The tripartite leader sequence is required for ectopic expression of HAdV-B and HAdV-E E3 CR1 genes

- HAdV-B- and E-specific E3 CR1 genes cannot be expressed using traditional vectors.
- TPL is required for efficient expression of HAdV-B and E E3 CR1-encoded proteins.
- TPL increases transcription and translation of HAdV-B- and E-specific E3 CR1 genes.

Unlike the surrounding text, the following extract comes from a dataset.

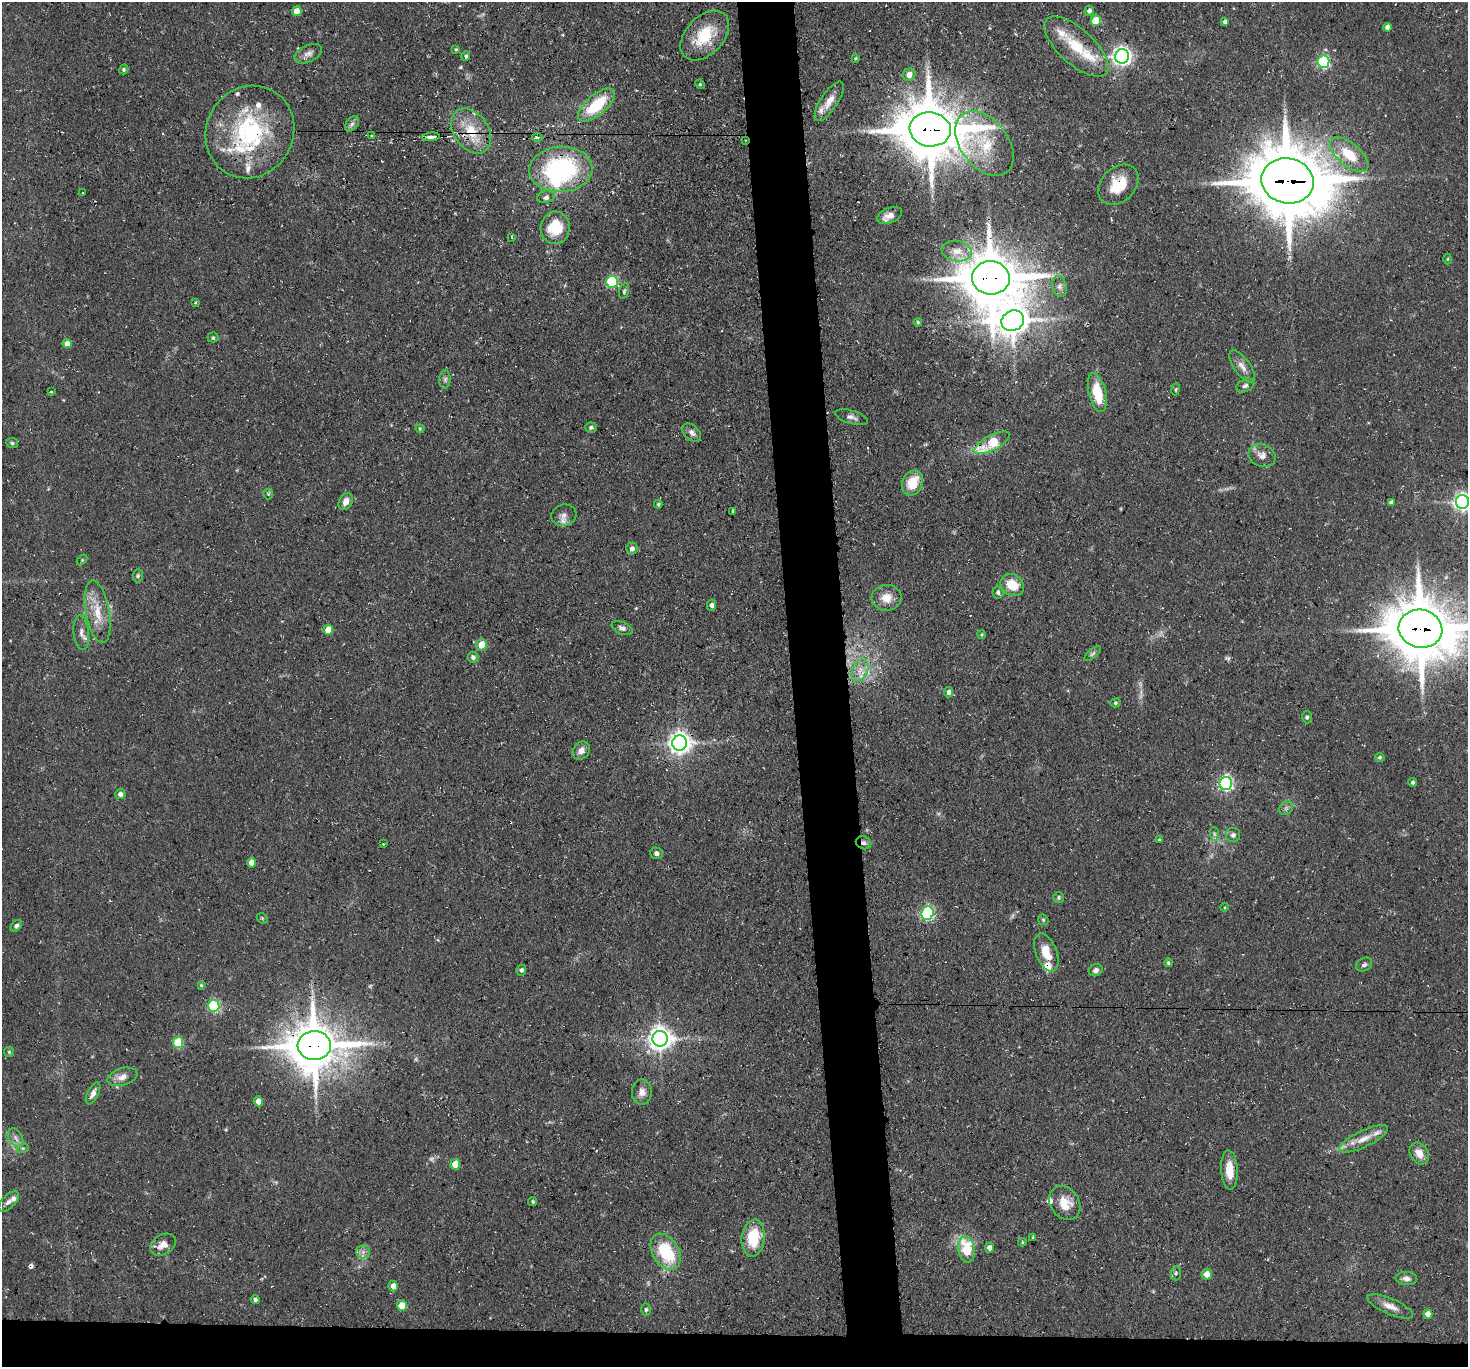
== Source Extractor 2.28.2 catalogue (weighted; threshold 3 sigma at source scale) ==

The unique repertoire of genes that characterizes the early region 3 (E3) of the different species of human adenovirus (HAdV) likely contributes to their distinct pathogenic traits. The function of many E3 CR1 proteins remains unknown possibly due to unidentified intrinsic properties that make them difficult to express ectopically. This study shows that the species HAdV-B- and HAdV-E-specific E3 CR1 genes can be expressed from vectors carrying the HAdV tripartite leader (TPL) sequence but not from traditional mammalian expression vectors. Insertion of the TPL sequence upstream of the HAdV-B and HAdV-E E3 CR1 open reading frames was sufficient to rescue protein expression from pCI-neo constructs in transfected 293T cells. The detection of higher levels of HAdV-B and HAdV-E E3 CR1 transcripts suggests that the TPL sequence may enhance gene expression at both the transcriptional and translational levels. Our findings will facilitate the characterization of additional AdV E3 proteins.